— START OF Text passage —

2005 Race of France
- Round 2 of 10 in the 2005 World Touring Car Championship at Circuit de Nevers Magny-Cours in Magny-Cours, France.
- Date: May 1, 2005
- Location: Magny-Cours, France
- Course: Circuit de Nevers Magny-Cours 4.411 kilometres (2.741 mi)

Race One
- Laps: 12

Pole position
- Driver:  / Jörg Müller / BMW Team Deutschland
- Time:  / 1:49.486

Podium
- First:  / Jörg Müller / BMW Team Deutschland
- Second:  / Andy Priaulx / BMW Team UK
- Third:  / Rickard Rydell / SEAT Sport

Fastest Lap
- Driver:  / Jörg Müller / BMW Team Deutschland
- Time:  / 1:50.826

Race Two
- Laps: 12

Podium
- First:  / Jörg Müller / BMW Team Deutschland
- Second:  / Dirk Müller / BMW Team Deutschland
- Third:  / Andy Priaulx / BMW Team UK

Fastest Lap
- Driver:  / Jörg Müller / BMW Team Deutschland
- Time:  / 1:50.447

= 2005 FIA WTCC Race of France =

2005 World Tour Car Championship race

The Race of France was the second round of the 2005 World Touring Car Championship season. It was held at the Circuit de Nevers Magny-Cours at Magny-Cours in France on May 1, 2005. Jörg Müller won both races, the first from pole, and the second from eighth on the reversed grid.

==Report==

===Qualifying===
Jörg Müller took his first pole position of the season by topping the timesheets in the qualifying session with a time of 1:49.846 in his BMW. Rickard Rydell's SEAT qualified second with a time 0.3 seconds slower than Jörg. Young Brazilian Augusto Farfus was third on the grid in the first Alfa Romeo ahead of reigning world champion Andy Priaulx in his BMW and Gabriele Tarquini in another Alfa Romeo.

===Race 1===
Jörg Müller raced into the lead from pole, and Andy Priaulx was able to jump into second demoting front-row starter Rickard Rydell down to third. Augusto Farfus, who started third had a poor start and dropped down to sixth. Jörg Müller took a god lead from Priaulx, who also had a good gap to third-placed Rydell, who had to worry about Gabriele Tarquini who was only a second behind. Antonio García battled for fifth with Augusto Farfus until Jordi Gené's SEAT overtook the Brazilian. Farfus lost momentum, allowing Dirk Müller also through, and the latter also proceeded to pass Gené, and this battle allowed García to get a comfortable gap. Jörg Müller won very comfortably, nearly three seconds ahead of Priaulx. Rydell completed the podium ahead of Tarquini, who despite staying close was unable to attack the SEAT car. García, Dirk Müller, Gené and Farfus completed the points, with the Brazilian starting on pole in the next race. Marc Hennerici won the Independent's Trophy with a 13th-place finish.

— END OF Text passage —

_Short exercise 1_: In the records below, write out word for word the lines starting with the line that contains "Positioned to the" and going on through the line that contains "Clearly, white matte".

— START OF Material provided —

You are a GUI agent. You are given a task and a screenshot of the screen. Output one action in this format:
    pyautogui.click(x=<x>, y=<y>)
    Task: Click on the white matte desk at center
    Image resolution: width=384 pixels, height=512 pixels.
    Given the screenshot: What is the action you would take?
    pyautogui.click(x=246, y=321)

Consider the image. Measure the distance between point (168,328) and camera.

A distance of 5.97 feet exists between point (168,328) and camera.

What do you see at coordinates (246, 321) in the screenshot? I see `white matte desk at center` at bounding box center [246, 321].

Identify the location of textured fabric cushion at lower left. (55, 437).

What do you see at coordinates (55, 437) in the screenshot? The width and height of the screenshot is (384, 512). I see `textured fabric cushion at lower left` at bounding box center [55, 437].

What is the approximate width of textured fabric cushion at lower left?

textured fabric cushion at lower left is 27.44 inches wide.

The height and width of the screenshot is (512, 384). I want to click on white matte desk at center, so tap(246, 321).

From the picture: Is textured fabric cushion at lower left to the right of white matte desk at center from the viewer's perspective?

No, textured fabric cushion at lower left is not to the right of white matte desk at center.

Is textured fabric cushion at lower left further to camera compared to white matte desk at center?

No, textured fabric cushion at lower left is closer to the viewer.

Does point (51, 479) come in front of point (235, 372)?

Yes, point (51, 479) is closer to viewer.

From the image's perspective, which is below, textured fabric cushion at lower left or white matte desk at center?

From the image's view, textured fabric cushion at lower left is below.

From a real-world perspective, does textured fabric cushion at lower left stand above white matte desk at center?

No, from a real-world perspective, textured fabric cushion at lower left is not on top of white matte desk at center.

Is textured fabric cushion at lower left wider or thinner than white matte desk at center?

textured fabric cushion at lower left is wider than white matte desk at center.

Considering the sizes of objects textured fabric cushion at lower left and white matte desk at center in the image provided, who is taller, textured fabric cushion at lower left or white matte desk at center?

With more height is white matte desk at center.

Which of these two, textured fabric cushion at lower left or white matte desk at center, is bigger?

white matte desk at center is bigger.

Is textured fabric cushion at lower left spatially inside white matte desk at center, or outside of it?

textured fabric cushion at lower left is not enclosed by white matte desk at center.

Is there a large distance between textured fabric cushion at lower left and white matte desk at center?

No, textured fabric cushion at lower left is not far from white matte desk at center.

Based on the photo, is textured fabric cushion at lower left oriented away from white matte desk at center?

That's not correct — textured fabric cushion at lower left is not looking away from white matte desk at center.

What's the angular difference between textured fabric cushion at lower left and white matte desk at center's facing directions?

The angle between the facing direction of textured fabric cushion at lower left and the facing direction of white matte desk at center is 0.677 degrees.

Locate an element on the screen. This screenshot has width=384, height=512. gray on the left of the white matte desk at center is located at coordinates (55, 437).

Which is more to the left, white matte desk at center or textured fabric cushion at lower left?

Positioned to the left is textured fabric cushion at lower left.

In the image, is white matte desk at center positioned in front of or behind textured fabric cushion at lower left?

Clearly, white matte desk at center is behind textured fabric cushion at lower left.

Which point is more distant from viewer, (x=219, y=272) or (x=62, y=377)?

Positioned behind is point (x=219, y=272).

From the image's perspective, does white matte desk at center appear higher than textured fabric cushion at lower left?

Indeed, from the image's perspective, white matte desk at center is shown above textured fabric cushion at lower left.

— END OF Material provided —

_Short exercise 2_: From the text above on the 2005 Race of France, give again word for word the passage starting with "2005 World Tour Car" and going on through "another Alfa Romeo.".

_Exercise answer 1_:
Positioned to the left is textured fabric cushion at lower left.

In the image, is white matte desk at center positioned in front of or behind textured fabric cushion at lower left?

Clearly, white matte desk at center is behind textured fabric cushion at lower left.

_Exercise answer 2_:
2005 World Tour Car Championship race

The Race of France was the second round of the 2005 World Touring Car Championship season. It was held at the Circuit de Nevers Magny-Cours at Magny-Cours in France on May 1, 2005. Jörg Müller won both races, the first from pole, and the second from eighth on the reversed grid.

==Report==

===Qualifying===
Jörg Müller took his first pole position of the season by topping the timesheets in the qualifying session with a time of 1:49.846 in his BMW. Rickard Rydell's SEAT qualified second with a time 0.3 seconds slower than Jörg. Young Brazilian Augusto Farfus was third on the grid in the first Alfa Romeo ahead of reigning world champion Andy Priaulx in his BMW and Gabriele Tarquini in another Alfa Romeo.